* [WHAT THE TASK ASKS]
Convert every line of the entries below into a two-column Markdown table headed Row and Line. Number the rows in order and omit blank lines.

* [DATA EXTRACT]
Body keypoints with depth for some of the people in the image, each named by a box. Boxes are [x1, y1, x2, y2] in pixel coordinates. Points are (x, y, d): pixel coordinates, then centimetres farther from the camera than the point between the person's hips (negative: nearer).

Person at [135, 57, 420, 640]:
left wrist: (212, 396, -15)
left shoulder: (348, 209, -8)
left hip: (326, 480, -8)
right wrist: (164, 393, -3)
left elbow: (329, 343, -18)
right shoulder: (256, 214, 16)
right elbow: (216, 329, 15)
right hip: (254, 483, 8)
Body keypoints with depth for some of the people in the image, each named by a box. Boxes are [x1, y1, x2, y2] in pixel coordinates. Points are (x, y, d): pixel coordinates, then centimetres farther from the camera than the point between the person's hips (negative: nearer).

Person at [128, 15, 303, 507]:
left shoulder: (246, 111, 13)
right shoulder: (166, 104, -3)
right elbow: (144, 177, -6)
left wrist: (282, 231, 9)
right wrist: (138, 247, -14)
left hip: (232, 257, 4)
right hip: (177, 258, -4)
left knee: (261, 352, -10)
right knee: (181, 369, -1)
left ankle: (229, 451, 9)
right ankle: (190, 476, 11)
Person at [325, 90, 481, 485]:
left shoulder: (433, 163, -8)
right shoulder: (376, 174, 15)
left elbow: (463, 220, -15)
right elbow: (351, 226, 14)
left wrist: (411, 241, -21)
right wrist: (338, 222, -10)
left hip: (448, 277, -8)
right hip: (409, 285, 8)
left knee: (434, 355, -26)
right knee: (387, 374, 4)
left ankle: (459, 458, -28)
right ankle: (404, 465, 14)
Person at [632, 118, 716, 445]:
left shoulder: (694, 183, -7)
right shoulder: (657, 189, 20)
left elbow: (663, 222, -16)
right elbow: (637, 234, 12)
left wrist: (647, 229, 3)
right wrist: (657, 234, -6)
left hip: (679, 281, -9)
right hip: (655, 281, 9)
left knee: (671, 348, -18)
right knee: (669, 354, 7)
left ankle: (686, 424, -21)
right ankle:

* [WRITTEN REPLY]
| Row | Line |
|---|---|
| 1 | Body keypoints with depth for some of the people in the image, each named by a box. Boxes are [x1, y1, x2, y2] in pixel coordinates. Points are (x, y, d): pixel coordinates, then centimetres farther from the camera than the point between the person's hips (negative: nearer). |
| 2 | Person at [135, 57, 420, 640]: |
| 3 | left wrist: (212, 396, -15) |
| 4 | left shoulder: (348, 209, -8) |
| 5 | left hip: (326, 480, -8) |
| 6 | right wrist: (164, 393, -3) |
| 7 | left elbow: (329, 343, -18) |
| 8 | right shoulder: (256, 214, 16) |
| 9 | right elbow: (216, 329, 15) |
| 10 | right hip: (254, 483, 8) |
| 11 | Body keypoints with depth for some of the people in the image, each named by a box. Boxes are [x1, y1, x2, y2] in pixel coordinates. Points are (x, y, d): pixel coordinates, then centimetres farther from the camera than the point between the person's hips (negative: nearer). |
| 12 | Person at [128, 15, 303, 507]: |
| 13 | left shoulder: (246, 111, 13) |
| 14 | right shoulder: (166, 104, -3) |
| 15 | right elbow: (144, 177, -6) |
| 16 | left wrist: (282, 231, 9) |
| 17 | right wrist: (138, 247, -14) |
| 18 | left hip: (232, 257, 4) |
| 19 | right hip: (177, 258, -4) |
| 20 | left knee: (261, 352, -10) |
| 21 | right knee: (181, 369, -1) |
| 22 | left ankle: (229, 451, 9) |
| 23 | right ankle: (190, 476, 11) |
| 24 | Person at [325, 90, 481, 485]: |
| 25 | left shoulder: (433, 163, -8) |
| 26 | right shoulder: (376, 174, 15) |
| 27 | left elbow: (463, 220, -15) |
| 28 | right elbow: (351, 226, 14) |
| 29 | left wrist: (411, 241, -21) |
| 30 | right wrist: (338, 222, -10) |
| 31 | left hip: (448, 277, -8) |
| 32 | right hip: (409, 285, 8) |
| 33 | left knee: (434, 355, -26) |
| 34 | right knee: (387, 374, 4) |
| 35 | left ankle: (459, 458, -28) |
| 36 | right ankle: (404, 465, 14) |
| 37 | Person at [632, 118, 716, 445]: |
| 38 | left shoulder: (694, 183, -7) |
| 39 | right shoulder: (657, 189, 20) |
| 40 | left elbow: (663, 222, -16) |
| 41 | right elbow: (637, 234, 12) |
| 42 | left wrist: (647, 229, 3) |
| 43 | right wrist: (657, 234, -6) |
| 44 | left hip: (679, 281, -9) |
| 45 | right hip: (655, 281, 9) |
| 46 | left knee: (671, 348, -18) |
| 47 | right knee: (669, 354, 7) |
| 48 | left ankle: (686, 424, -21) |
| 49 | right ankle: |